**Problem statement**
Once the line containing "10th-50th Percentile Range high, 9: 2 -> 2.9" is found in the entries below, reproduce it and every line after it, stopping at and including the line containing "10th-90th Percentile Range high, 12: 38.9"; reproduce nothing else, and keep each line exact.

Supplied information START

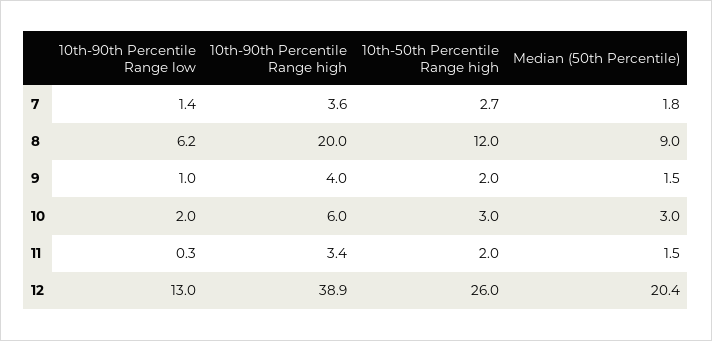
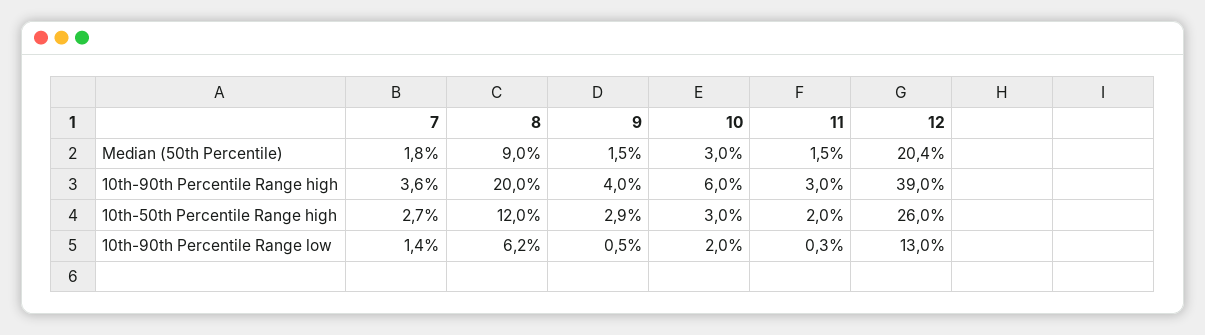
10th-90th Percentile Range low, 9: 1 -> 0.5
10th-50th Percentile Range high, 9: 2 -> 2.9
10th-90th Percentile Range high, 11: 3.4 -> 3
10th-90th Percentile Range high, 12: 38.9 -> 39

Supplied information END
Supplied information START

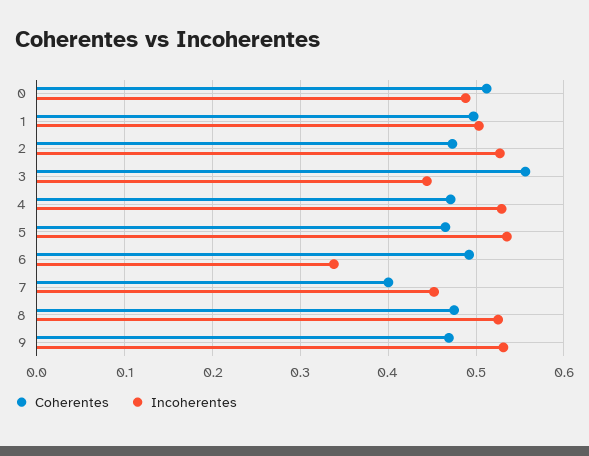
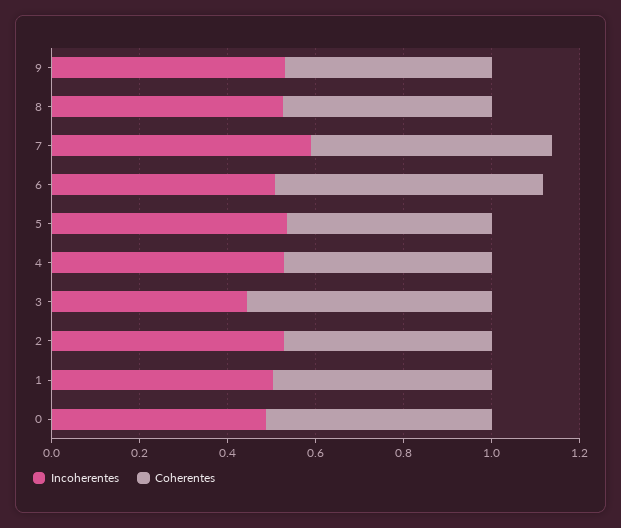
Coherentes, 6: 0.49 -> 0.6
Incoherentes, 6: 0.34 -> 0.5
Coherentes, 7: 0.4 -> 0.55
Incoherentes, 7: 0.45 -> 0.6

Supplied information END
Supplied information START

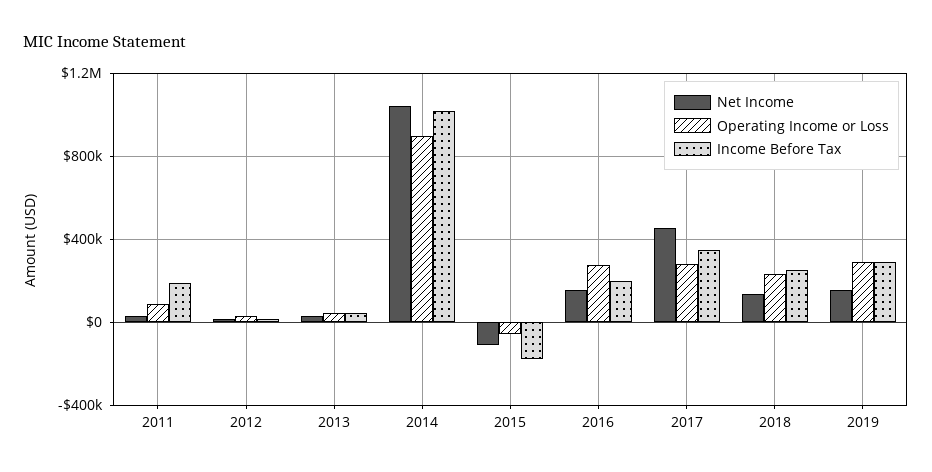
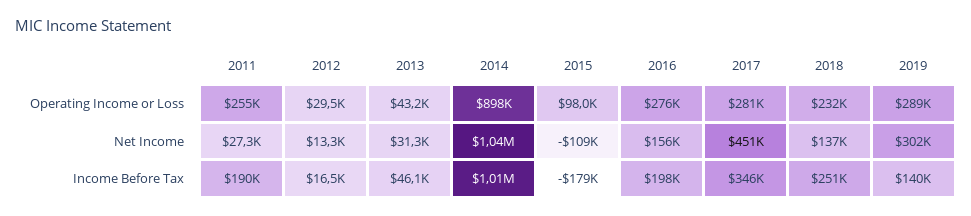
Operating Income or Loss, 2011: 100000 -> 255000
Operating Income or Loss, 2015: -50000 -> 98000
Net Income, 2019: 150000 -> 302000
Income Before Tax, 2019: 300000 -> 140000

Supplied information END

**Result of the task**
10th-50th Percentile Range high, 9: 2 -> 2.9
10th-90th Percentile Range high, 11: 3.4 -> 3
10th-90th Percentile Range high, 12: 38.9 -> 39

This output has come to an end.